Women Ignore Heart Attack Symptoms Often, And It Could Be Fatal

Although we often think of heart disease as being something only seniors need to be concerned with, 15,000 women in the United States die from it every year. Women often delay seeking emergency medical care for their condition and it's often because women don't know the signs of a heart attack, a new study finds.

Judith Lichtman of the Yale School of Public Health says that women often ignore the signs of a heart attack and this is something the medical community has known "for a while." A new study published in Circulation: Cardiovascular Quality and Outcomes looked into the reasons why women will put off getting treatment, using 30 women 55 and under who had suffered heart attacks for their research. Lichtman says that in their research they found "A lot of them talk about not really experiencing the Hollywood heart attack." This makes sense though, as those dramatic heart attack symptoms are more commonly seen in men. Women on the other hand, often have more subtle symptoms like nausea. Of the women they studied, most didn't think what they were experiencing was a heart attack and didn't seek immediate treatment because they feared being judged. Lichtman comments on this, saying "Women may experience a combination of things they don't always associate with a heart attack...We need to do a better job of empowering women to share their concerns and symptoms."

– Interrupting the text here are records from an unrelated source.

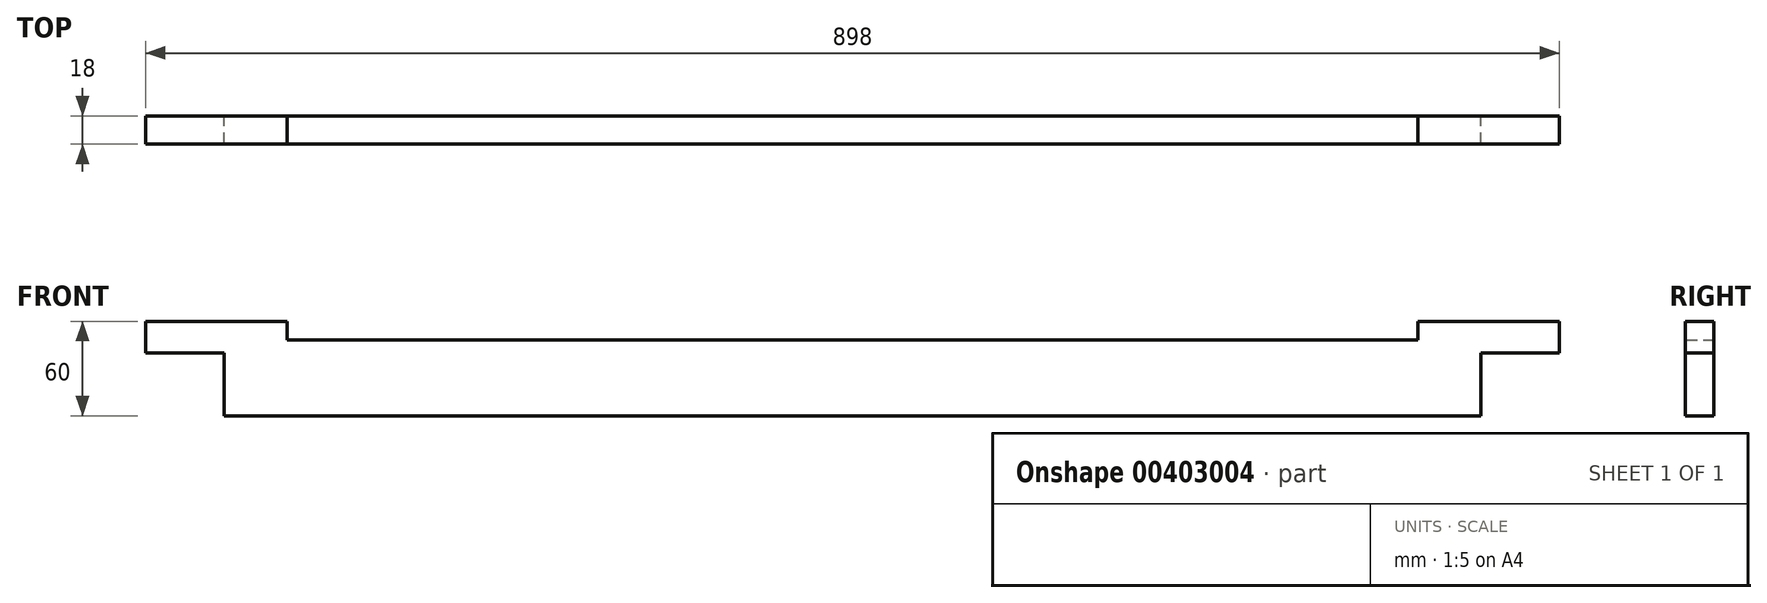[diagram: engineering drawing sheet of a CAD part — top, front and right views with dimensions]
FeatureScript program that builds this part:
annotation { "Feature Type Name" : "Feature", "Feature Type Description" : "" }
export const myFeature = defineFeature(function(context is Context, id is Id, definition is map)
    precondition{}
    {
        {
            var Q0;
            Q0=qCreatedBy(makeId("Front.planeOp"),FACE);
            var sketch = newSketch(context, id + "F0", { "sketchPlane" : qUnion([Q0])});
            skLineSegment(sketch, "E0.bottom", {"start": v(0, 0) * mm, "end": v(50, 0) * mm});
            skLineSegment(sketch, "E0.top", {"start": v(0, 20) * mm, "end": v(90, 20) * mm});
            skLineSegment(sketch, "E0.left", {"start": v(0, 0) * mm, "end": v(0, 20) * mm});
            skLineSegment(sketch, "E0.right", {"start": v(898, 0) * mm, "end": v(898, 20) * mm});
            skLineSegment(sketch, "E1.top", {"start": v(50, -40) * mm, "end": v(848, -40) * mm});
            skLineSegment(sketch, "E1.left", {"start": v(50, 0) * mm, "end": v(50, -40) * mm});
            skLineSegment(sketch, "E1.right", {"start": v(848, 0) * mm, "end": v(848, -40) * mm});
            skLineSegment(sketch, "E2.trimOffspring", {"start": v(848, 0) * mm, "end": v(898, 0) * mm});
            skLineSegment(sketch, "E3.top", {"start": v(90, 8) * mm, "end": v(808, 8) * mm});
            skLineSegment(sketch, "E3.left", {"start": v(90, 20) * mm, "end": v(90, 8) * mm});
            skLineSegment(sketch, "E3.right", {"start": v(808, 20) * mm, "end": v(808, 8) * mm});
            skLineSegment(sketch, "E4.trimOffspring", {"start": v(808, 20) * mm, "end": v(898, 20) * mm});
            skSolve(sketch);
        }
        {
            var Q0;
            Q0=makeQuery(id+"F0.imprint","IMPRINT",FACE,{"disambiguationData":[TD([[makeQuery(id+"F0.imprint","IMPRINT",EDGE,{"derivedFrom":sQuery(id+"F0.wireOp",EDGE,"kHmZVxOG-gPJc-REYJ-O9rl-HYASeAGw87Q2.right")}),1.0]])]});
            var Q1;
            Q1=makeQuery(id+"F0.imprint","IMPRINT",FACE,{"disambiguationData":[TD([[makeQuery(id+"F0.imprint","IMPRINT",EDGE,{"derivedFrom":sQuery(id+"F0.wireOp",EDGE,"E0.bottom")}),1.0]])]});
            extrude(context, id + "F1", {"entities" : qUnion([Q0, Q1]), "depth" : 18 * mm});
        }
    });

Several women in the study also said they were misdiagnosed at first by their doctors, bringing this issue back to the lack of information about heart disease and women that's available. Cardiologist Dr. Nisha Parikh says this narrative isn't rare, saying "I take care of young women who have heart disease, and this story is very common." Heart disease is the third leading cause of death for women ages 35-44 and the second leading cause for those 45-54. Despite this though, most research on heart disease has been focused on men and tools that have been created to test for and treat heart diseases are centered around men's bodies and don't always work well for women."Historically we thought of heart disease as sort of a man's disease," Parikh comments.

Much of the work that needs to be done comes down to empowering women. The study also focused on the importance of women's empowerment, since women are often not taken as seriously as men by doctors. Cardiologist Dr. Jennifer Tremmel says that this is a huge problem in medicine, stating that "This is an ongoing issue in the medical field, and we all have to empower women patients, so they know that they need to not be so worried about going to the hospital if they're afraid there's something wrong." Let this information empower you to seek medical intervention immediately if you're experiencing female signs of a heart attack.